Assault and battery are covered by the same section of the Texas Penal Code. Individuals who commit assault or battery in the Lone Star State can face charges ranging from a Class C misdemeanor to a first degree felony, and they can be ordered to pay a fine as low as $500 or sent to prison for up to five years. The most serious penalties are reserved for individuals who use weapons during assaults or cause serious injuries to domestic partners, witnesses, informants, or officials like police officers or emergency workers.
Individuals can be charged with assault in Texas even when they injure others unintentionally if their behavior was reckless. Class A misdemeanors are brought against individuals who issue threats that they do not follow through on or touch others despite knowing that their actions would be construed as provocative or offensive. Assaulting an entertainer or athlete raises the charge to a Class B misdemeanor, and causing bodily injuries or physically accosting an elderly person warrants a Class C misdemeanor charge under Texas law.
Choking a family member or assaulting a police officer, public servant or emergency worker will lead to a third degree felony charge in Texas, and second degree felony charges are filed against individuals who choke family members and have been previously convicted of assault. More serious injuries can warrant a first degree felony assault charge.
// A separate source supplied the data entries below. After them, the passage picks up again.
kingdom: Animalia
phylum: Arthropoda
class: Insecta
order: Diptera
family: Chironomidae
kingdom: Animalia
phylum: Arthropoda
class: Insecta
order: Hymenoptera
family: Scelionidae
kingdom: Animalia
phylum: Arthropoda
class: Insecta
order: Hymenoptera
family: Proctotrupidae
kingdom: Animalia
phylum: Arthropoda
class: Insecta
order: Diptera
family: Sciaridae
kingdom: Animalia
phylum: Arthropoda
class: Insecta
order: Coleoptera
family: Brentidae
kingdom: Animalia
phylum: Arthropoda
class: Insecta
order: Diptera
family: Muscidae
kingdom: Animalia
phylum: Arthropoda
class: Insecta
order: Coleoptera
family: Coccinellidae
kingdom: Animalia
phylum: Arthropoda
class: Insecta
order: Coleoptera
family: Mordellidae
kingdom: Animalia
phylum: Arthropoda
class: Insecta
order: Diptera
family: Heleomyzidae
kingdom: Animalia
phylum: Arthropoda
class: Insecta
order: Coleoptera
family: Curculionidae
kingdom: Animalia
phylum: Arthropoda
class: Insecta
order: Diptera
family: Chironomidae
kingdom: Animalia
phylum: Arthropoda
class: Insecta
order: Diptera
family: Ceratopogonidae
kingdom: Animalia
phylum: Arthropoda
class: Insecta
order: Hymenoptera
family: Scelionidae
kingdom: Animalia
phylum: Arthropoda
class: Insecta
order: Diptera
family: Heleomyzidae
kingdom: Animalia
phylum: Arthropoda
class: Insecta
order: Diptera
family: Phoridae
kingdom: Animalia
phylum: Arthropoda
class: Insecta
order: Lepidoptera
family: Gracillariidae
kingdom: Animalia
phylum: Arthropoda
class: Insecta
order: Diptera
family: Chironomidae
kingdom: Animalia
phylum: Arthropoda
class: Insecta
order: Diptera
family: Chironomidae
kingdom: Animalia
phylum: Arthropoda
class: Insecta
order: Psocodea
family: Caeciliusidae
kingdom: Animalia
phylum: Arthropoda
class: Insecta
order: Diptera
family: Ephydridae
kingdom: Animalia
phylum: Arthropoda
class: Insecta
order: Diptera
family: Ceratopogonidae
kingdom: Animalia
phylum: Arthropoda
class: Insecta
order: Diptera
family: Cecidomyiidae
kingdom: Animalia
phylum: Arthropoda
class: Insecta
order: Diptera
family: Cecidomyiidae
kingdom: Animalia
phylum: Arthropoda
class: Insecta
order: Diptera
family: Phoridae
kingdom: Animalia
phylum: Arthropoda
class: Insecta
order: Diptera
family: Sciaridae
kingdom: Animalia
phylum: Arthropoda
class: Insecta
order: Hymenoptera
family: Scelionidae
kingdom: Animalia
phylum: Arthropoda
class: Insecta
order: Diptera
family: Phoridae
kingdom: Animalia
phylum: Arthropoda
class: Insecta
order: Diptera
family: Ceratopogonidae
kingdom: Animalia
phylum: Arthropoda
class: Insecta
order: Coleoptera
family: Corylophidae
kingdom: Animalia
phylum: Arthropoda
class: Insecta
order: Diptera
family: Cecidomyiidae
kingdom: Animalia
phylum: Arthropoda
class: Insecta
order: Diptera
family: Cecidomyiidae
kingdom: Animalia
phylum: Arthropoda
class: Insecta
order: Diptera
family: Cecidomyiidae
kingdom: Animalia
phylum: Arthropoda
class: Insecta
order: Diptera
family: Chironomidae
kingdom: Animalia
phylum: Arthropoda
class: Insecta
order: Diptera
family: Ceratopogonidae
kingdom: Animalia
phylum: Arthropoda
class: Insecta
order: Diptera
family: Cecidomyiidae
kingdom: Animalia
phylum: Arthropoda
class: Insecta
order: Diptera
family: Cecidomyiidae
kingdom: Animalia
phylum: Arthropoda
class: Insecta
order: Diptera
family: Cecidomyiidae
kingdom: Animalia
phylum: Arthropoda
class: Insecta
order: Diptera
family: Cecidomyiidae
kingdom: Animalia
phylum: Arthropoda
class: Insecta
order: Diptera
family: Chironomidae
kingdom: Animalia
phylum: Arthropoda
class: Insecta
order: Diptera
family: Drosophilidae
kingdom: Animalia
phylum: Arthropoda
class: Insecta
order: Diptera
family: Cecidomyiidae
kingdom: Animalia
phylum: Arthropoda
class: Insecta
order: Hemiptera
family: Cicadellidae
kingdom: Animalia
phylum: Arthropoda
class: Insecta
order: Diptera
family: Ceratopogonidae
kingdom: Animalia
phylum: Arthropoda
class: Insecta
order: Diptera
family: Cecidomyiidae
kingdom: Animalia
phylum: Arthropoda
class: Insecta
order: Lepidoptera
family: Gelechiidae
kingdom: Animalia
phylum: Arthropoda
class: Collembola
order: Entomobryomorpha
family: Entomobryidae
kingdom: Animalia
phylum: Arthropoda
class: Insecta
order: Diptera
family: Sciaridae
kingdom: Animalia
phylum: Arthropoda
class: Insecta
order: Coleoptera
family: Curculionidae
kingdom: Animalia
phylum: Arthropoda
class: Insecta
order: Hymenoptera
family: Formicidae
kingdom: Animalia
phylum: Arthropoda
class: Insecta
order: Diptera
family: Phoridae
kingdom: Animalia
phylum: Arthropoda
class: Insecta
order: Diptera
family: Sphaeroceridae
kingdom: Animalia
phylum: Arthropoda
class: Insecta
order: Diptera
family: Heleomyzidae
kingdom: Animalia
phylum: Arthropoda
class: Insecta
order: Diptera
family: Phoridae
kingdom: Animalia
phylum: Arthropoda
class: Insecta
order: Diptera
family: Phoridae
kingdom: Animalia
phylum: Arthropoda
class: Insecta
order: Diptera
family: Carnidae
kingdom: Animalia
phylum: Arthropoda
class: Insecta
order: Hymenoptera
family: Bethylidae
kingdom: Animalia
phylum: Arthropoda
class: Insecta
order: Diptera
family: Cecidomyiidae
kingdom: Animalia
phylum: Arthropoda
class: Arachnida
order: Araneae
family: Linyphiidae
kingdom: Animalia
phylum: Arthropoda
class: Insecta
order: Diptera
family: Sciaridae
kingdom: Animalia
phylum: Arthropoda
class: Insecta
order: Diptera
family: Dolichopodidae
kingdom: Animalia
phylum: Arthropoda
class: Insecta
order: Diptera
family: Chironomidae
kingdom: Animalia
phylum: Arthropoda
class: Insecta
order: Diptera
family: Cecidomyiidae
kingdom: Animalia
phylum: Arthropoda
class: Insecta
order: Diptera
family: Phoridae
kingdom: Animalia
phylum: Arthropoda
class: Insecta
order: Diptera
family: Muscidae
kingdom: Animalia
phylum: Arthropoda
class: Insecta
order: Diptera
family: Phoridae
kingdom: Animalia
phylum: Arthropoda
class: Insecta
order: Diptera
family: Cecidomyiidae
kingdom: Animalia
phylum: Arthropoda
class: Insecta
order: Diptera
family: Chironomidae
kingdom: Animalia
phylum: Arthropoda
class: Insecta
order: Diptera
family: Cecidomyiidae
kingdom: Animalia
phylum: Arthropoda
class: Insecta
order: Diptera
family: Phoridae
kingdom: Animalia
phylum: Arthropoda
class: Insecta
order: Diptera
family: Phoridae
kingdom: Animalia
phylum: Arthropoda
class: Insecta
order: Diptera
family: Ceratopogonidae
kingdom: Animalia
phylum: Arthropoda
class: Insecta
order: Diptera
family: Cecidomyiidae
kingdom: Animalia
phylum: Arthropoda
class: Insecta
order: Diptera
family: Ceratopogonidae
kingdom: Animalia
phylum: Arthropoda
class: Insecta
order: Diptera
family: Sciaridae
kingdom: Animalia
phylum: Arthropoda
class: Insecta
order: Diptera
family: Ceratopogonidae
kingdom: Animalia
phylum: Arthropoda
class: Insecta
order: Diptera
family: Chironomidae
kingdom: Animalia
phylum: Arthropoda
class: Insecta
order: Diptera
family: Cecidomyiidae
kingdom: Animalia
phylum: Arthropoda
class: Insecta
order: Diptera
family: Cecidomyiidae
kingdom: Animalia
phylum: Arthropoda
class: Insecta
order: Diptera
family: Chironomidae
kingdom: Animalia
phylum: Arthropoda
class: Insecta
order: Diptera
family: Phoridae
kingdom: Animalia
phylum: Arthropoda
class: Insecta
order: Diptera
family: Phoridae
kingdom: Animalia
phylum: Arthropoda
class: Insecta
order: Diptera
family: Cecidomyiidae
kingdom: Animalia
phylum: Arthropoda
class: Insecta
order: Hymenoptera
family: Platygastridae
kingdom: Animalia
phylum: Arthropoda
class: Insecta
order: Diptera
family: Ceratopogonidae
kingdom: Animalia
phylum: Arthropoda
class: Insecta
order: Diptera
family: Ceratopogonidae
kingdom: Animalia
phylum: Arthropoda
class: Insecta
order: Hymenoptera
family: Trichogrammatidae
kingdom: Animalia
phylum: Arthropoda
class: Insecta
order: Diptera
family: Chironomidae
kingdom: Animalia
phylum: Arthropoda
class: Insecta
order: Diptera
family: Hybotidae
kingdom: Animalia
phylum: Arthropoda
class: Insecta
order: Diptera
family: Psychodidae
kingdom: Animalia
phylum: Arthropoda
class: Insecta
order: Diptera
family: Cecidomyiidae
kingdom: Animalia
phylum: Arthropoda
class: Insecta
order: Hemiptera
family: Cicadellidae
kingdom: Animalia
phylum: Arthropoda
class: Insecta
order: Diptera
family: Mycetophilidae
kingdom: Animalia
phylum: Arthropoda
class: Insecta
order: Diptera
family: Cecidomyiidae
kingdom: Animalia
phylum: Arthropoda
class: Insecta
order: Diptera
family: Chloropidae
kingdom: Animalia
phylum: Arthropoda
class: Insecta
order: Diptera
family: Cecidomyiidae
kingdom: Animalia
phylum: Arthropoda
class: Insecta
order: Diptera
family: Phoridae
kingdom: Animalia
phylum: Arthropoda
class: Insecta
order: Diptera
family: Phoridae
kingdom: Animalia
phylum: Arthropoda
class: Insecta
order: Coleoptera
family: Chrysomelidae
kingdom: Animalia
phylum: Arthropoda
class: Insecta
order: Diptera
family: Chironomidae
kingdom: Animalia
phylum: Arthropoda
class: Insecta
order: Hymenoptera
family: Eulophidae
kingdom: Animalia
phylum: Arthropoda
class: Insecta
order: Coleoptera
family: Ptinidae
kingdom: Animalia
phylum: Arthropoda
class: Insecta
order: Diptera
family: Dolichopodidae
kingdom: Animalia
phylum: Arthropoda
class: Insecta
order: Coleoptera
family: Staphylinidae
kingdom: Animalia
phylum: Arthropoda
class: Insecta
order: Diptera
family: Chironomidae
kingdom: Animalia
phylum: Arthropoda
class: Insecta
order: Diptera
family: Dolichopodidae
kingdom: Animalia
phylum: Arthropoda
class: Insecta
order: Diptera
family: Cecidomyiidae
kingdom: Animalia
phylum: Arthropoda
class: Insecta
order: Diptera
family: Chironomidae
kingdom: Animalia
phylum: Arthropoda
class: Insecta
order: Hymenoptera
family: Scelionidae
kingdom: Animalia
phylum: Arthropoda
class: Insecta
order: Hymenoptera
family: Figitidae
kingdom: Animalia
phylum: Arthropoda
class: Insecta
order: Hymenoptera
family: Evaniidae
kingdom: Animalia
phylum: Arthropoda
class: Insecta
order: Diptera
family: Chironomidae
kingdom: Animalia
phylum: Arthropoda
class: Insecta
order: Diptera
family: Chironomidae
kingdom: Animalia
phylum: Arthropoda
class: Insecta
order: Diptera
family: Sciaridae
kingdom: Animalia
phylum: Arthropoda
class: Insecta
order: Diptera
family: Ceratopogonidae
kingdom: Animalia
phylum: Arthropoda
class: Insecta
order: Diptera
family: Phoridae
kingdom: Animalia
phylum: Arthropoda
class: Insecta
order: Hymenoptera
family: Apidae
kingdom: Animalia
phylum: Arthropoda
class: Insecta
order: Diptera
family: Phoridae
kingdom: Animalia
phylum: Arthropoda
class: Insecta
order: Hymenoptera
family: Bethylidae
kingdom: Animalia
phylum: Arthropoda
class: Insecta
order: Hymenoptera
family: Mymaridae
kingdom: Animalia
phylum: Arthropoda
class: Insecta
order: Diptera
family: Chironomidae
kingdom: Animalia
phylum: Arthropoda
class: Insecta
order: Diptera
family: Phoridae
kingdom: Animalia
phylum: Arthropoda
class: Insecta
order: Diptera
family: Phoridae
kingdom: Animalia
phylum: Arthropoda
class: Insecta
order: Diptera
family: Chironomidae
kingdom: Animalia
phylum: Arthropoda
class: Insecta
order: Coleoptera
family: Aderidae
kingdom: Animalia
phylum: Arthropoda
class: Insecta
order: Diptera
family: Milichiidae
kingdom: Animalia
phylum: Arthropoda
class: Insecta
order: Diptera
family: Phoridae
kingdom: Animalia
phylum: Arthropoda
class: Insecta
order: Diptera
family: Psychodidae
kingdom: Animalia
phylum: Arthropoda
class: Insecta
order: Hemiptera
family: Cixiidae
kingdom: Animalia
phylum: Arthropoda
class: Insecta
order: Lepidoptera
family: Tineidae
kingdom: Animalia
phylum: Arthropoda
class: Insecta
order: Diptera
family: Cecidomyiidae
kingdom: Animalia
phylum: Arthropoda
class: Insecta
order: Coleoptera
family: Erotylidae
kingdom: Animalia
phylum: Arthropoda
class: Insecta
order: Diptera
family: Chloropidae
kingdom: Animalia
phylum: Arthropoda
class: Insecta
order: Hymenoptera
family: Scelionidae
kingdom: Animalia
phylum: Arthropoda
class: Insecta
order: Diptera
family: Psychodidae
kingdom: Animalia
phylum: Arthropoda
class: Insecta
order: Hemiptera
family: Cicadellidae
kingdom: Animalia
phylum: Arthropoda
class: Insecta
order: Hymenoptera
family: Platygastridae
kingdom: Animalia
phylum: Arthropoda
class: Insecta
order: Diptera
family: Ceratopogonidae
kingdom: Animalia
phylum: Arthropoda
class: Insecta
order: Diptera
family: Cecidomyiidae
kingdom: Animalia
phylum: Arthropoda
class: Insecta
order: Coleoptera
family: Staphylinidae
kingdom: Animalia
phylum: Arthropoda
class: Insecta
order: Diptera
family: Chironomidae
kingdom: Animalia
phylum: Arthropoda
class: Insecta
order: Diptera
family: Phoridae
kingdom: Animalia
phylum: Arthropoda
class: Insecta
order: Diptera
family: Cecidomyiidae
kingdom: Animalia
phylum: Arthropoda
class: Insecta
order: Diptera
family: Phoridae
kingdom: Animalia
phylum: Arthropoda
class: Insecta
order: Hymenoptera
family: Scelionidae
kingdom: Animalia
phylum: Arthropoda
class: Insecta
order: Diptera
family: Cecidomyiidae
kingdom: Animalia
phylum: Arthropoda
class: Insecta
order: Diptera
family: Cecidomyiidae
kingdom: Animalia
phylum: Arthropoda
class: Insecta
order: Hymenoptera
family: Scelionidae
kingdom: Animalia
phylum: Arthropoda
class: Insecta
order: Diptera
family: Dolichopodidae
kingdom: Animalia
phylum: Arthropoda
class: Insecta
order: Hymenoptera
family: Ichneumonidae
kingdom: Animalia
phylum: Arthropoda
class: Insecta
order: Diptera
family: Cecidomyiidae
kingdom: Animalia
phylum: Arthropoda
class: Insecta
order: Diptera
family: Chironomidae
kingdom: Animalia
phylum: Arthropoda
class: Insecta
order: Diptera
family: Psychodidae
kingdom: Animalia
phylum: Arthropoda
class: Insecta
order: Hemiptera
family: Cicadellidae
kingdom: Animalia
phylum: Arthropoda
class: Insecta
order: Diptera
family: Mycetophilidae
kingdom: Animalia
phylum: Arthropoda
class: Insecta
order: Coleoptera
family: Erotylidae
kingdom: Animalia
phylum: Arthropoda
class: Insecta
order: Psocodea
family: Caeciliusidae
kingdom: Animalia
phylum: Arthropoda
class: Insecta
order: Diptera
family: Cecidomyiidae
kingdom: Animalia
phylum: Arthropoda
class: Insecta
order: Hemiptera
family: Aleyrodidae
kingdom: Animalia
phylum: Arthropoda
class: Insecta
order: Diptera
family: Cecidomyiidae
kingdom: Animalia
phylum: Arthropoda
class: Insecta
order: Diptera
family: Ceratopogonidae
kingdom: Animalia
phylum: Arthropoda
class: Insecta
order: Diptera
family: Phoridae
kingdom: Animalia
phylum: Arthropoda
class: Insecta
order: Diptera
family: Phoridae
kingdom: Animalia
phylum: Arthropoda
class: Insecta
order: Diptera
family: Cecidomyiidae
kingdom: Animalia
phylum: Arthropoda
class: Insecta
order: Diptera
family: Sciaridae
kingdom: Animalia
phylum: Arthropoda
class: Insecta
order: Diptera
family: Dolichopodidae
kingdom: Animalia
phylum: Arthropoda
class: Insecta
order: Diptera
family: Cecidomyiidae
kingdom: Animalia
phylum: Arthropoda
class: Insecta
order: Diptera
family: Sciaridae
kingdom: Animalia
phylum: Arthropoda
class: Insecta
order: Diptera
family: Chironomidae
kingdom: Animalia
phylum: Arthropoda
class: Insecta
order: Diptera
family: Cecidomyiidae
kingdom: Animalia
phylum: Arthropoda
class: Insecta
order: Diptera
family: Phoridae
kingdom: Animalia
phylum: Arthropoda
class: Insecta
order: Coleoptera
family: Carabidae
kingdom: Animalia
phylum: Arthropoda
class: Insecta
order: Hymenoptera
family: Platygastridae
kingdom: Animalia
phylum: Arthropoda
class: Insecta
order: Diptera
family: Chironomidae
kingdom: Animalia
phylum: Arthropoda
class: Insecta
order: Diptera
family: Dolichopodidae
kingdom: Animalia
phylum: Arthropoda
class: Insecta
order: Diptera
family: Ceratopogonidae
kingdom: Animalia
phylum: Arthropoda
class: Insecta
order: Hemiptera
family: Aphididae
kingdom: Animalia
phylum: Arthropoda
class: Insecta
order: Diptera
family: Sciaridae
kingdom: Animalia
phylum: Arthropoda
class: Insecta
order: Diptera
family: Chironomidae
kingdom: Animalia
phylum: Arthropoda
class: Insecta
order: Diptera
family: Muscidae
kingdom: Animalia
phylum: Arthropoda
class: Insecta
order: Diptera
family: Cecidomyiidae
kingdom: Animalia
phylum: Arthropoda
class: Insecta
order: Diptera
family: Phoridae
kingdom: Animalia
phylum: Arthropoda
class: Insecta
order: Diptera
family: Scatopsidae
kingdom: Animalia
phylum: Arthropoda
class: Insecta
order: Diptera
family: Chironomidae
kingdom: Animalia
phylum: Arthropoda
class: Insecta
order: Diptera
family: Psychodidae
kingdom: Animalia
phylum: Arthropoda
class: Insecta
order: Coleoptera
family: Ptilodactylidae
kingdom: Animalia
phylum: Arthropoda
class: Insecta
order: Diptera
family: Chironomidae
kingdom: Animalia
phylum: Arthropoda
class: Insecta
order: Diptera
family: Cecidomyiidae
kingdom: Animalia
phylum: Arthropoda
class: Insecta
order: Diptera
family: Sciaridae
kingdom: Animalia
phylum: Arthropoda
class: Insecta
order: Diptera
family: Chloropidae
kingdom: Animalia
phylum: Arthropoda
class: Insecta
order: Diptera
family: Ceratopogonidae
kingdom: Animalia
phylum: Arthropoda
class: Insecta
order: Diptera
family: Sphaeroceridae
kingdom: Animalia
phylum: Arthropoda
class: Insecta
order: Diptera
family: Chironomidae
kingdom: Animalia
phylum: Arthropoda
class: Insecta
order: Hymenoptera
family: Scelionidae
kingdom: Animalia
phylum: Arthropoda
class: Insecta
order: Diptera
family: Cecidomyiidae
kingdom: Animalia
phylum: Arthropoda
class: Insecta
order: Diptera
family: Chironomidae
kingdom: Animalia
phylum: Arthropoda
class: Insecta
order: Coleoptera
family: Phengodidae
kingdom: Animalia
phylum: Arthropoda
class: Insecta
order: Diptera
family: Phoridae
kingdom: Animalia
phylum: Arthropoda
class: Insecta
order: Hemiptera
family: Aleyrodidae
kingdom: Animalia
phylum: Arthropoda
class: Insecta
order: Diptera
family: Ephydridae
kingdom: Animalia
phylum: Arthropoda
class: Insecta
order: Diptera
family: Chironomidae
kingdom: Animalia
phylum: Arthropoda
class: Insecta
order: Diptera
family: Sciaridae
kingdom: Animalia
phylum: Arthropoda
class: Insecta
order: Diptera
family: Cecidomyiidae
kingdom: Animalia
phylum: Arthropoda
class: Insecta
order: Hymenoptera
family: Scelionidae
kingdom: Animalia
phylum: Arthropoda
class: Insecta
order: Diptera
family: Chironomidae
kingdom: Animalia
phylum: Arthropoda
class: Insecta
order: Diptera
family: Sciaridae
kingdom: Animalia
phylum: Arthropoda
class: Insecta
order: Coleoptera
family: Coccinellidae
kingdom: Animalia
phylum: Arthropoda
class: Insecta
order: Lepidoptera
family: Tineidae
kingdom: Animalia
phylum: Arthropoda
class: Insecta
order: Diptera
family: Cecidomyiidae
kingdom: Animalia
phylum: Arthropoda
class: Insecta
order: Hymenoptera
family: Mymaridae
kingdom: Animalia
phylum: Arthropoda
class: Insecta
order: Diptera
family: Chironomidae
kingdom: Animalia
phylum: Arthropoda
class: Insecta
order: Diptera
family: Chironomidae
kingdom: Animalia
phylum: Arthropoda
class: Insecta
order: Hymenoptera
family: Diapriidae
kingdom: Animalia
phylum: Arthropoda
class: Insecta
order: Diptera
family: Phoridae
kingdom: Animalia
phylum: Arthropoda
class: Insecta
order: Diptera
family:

Prosecutors hoping to give themselves a strong position in plea negotiations often file the most serious charges they can in assault cases. Criminal defense attorneys with experience in assault, battery and domestic violence cases may encourage prosecutors to take a more lenient approach and reduce the charges and penalties by pointing out factors that could mitigate their client’s behavior. These could include a clean criminal record and sincere regret and remorse.